All generalizations are false, including this one. (Mark Twain)
But "quite possibly" has not previously been a valid excuse for reducing civil liberties. The article qute clearly stated that, in the ISP's opinion, the govenment had failed to make the case that they data they wanted held would help in the fight against terrorism.
If it would genuinely, provably, help in the fight against terrorism, I would be happy for this sort of thing to go through. But what is happening is that the government is finding things that, in their opinion, might help in the fight against something - social security fraud, for example - and trying to bring that in under the umbrella of the "war against terrorism". And that random extension of police powers on only a vague suspicion that it might help is somethign we must fight against.
As a Brit, I am cheering this report. I don'tr want to be blown up, nor do I want anybody else blown up.
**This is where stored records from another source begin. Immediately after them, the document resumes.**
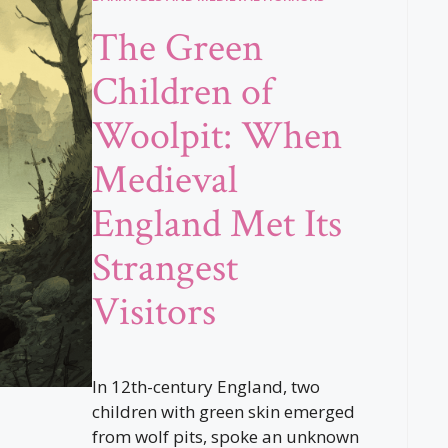
The Green
Children of
Woolpit: When
Medieval
England Met Its
Strangest
Visitors
In 12th-century England, two
children with green skin emerged
from wolf pits, spoke an unknown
But the government has to make a good case that these records will give a better chance of catching terrorists to justify both the infringement of liberties and the costs to the ISPs (which I, the ISP's customer, will pay).
Consciousness is an illusion caused by an excess of self consciousness.
Without civil liberties it's not a very "free world" now is it? If we don't have freedom, what are we fighting to preserve, exactly?